── Data records

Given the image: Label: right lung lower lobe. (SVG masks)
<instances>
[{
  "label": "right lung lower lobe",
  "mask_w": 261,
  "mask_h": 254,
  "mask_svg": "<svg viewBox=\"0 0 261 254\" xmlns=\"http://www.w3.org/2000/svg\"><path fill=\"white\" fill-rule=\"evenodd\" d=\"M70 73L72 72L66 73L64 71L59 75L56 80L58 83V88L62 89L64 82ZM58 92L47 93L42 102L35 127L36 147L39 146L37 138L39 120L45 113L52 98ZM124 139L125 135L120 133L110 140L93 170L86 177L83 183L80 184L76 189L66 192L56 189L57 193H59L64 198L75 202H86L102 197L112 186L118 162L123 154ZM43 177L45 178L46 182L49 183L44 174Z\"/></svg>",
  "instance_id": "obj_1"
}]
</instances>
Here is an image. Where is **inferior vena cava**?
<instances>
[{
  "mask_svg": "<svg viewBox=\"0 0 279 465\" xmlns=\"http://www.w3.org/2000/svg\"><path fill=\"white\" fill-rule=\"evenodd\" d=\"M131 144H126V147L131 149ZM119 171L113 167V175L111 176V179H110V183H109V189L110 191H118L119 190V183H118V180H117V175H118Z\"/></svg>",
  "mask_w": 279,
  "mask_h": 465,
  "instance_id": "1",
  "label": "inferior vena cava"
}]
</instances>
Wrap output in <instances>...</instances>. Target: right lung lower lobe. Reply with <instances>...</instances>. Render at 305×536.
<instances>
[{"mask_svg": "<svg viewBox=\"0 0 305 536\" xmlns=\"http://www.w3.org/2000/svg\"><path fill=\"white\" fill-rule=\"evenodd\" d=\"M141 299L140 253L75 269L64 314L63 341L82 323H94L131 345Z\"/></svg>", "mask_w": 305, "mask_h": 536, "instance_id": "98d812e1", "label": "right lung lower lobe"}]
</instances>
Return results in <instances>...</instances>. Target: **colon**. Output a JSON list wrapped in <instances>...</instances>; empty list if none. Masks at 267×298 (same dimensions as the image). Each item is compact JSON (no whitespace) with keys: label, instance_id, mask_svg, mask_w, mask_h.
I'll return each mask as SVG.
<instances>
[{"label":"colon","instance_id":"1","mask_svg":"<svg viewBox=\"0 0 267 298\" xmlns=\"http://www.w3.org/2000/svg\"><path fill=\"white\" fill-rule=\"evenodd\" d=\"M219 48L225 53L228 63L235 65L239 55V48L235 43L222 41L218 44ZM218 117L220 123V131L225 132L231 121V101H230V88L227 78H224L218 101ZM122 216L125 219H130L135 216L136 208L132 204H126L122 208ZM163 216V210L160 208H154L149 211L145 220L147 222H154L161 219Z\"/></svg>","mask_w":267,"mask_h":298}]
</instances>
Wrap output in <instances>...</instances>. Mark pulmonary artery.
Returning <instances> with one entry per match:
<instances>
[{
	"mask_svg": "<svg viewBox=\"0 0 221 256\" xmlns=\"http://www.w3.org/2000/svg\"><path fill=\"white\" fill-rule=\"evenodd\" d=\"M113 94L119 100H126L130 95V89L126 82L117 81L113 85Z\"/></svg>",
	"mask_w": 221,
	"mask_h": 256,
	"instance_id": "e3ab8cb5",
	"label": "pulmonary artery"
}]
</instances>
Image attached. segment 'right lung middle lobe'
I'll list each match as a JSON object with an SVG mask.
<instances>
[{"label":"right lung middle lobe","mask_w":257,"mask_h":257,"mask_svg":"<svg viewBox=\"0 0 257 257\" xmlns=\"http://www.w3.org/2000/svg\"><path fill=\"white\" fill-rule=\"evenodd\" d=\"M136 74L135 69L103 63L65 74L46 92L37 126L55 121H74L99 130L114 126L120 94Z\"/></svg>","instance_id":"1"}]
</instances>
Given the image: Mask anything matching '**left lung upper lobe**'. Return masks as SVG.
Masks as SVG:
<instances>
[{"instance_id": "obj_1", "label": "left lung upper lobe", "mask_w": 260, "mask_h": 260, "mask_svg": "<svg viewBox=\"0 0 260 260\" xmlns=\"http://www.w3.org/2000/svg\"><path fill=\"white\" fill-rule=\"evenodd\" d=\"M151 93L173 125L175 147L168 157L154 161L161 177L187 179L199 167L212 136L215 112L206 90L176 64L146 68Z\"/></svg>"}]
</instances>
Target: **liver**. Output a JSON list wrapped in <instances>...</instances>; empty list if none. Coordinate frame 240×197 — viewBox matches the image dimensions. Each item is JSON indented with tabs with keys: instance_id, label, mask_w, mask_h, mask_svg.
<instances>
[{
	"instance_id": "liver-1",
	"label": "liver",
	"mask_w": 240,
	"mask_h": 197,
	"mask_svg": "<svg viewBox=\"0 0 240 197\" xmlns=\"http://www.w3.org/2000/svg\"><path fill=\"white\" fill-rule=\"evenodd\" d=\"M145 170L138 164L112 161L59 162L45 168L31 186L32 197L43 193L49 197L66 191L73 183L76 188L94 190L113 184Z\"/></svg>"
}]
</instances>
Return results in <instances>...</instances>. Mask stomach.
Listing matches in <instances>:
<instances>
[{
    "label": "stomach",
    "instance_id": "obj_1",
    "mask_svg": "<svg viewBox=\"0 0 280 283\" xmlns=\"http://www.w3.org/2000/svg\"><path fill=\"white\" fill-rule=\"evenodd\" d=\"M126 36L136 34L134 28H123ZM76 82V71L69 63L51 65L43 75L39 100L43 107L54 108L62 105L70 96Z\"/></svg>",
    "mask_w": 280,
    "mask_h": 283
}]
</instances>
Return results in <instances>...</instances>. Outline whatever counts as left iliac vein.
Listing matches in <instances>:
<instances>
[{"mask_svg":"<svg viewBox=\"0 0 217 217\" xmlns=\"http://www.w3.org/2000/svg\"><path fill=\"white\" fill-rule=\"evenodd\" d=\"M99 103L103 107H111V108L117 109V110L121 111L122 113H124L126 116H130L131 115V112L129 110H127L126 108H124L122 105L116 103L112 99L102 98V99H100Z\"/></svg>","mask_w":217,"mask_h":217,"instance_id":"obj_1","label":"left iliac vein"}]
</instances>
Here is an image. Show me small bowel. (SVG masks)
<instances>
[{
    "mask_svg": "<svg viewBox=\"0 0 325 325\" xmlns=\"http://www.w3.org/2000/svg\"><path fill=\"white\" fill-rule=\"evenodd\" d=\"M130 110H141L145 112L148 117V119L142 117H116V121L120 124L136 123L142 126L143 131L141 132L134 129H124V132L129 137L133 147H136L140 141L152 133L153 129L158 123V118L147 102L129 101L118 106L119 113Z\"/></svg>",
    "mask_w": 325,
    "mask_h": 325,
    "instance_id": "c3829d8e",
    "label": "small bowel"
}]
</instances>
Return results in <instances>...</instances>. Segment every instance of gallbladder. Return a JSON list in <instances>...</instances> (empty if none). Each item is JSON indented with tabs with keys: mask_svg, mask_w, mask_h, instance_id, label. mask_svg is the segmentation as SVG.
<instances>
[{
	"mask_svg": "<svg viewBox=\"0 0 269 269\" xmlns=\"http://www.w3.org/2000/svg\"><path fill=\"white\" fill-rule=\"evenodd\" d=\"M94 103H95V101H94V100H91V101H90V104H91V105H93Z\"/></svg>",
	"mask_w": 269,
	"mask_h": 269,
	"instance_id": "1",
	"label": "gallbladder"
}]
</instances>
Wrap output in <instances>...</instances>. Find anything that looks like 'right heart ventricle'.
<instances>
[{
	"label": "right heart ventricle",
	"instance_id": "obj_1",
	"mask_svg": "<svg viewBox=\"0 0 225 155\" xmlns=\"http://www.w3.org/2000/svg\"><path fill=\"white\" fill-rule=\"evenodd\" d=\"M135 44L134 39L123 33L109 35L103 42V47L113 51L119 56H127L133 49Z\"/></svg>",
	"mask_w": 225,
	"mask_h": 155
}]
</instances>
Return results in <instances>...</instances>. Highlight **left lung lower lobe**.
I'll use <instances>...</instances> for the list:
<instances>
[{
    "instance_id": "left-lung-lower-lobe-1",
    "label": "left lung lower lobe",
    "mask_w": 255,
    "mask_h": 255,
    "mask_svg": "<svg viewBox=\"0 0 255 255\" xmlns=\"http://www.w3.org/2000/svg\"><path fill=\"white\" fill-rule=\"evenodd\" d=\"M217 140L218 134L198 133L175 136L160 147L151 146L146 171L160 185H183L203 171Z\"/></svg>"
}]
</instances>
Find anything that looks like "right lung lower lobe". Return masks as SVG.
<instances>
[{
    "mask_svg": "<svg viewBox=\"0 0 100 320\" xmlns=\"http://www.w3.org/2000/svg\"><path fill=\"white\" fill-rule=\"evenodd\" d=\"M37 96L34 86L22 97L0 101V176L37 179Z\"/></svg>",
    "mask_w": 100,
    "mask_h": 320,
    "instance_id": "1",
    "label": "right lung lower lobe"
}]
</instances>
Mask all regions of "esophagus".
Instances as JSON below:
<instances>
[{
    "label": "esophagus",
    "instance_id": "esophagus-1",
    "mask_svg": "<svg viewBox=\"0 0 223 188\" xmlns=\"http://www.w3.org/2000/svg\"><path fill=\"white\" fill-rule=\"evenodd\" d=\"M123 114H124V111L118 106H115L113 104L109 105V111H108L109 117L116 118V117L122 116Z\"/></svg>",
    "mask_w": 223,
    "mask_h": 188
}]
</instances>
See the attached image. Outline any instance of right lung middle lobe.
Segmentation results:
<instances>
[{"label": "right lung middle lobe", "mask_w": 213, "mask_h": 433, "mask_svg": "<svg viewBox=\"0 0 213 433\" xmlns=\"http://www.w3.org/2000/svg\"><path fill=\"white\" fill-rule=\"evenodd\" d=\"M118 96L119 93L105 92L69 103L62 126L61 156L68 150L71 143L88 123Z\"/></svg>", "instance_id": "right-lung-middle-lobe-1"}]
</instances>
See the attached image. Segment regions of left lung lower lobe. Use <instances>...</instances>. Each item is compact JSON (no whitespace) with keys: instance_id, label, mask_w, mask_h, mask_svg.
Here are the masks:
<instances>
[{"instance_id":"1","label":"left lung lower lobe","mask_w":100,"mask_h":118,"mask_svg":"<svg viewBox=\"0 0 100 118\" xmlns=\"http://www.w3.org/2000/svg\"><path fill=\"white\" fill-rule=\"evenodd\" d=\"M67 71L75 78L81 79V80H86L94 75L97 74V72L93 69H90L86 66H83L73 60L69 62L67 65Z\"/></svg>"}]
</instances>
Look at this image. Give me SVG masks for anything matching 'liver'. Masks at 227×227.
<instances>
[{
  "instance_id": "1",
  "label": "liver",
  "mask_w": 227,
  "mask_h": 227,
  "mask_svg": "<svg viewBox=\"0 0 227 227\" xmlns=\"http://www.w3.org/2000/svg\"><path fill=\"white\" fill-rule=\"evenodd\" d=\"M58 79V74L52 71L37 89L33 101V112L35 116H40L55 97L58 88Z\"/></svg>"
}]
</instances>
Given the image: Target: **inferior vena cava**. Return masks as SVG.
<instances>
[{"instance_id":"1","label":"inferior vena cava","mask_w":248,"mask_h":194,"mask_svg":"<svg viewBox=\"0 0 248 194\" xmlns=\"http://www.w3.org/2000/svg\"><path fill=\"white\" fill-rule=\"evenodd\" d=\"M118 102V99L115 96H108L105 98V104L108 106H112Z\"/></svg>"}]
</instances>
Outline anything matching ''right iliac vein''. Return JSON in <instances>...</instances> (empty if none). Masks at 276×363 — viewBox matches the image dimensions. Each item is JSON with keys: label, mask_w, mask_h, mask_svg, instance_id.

────

Task: Copy out the stretch of the items above from the line containing "Given the image: Target: **inferior" through the last line of the items, both ends included and unchanged.

The response:
Given the image: Target: **inferior vena cava**. Return masks as SVG.
<instances>
[{"instance_id":"1","label":"inferior vena cava","mask_w":248,"mask_h":194,"mask_svg":"<svg viewBox=\"0 0 248 194\" xmlns=\"http://www.w3.org/2000/svg\"><path fill=\"white\" fill-rule=\"evenodd\" d=\"M118 102V99L115 96H108L105 98V104L108 106H112Z\"/></svg>"}]
</instances>
Outline anything matching ''right iliac vein''. Return JSON in <instances>...</instances> (empty if none). Masks at 276×363 — viewBox matches the image dimensions. Each item is JSON with keys: label, mask_w, mask_h, mask_svg, instance_id.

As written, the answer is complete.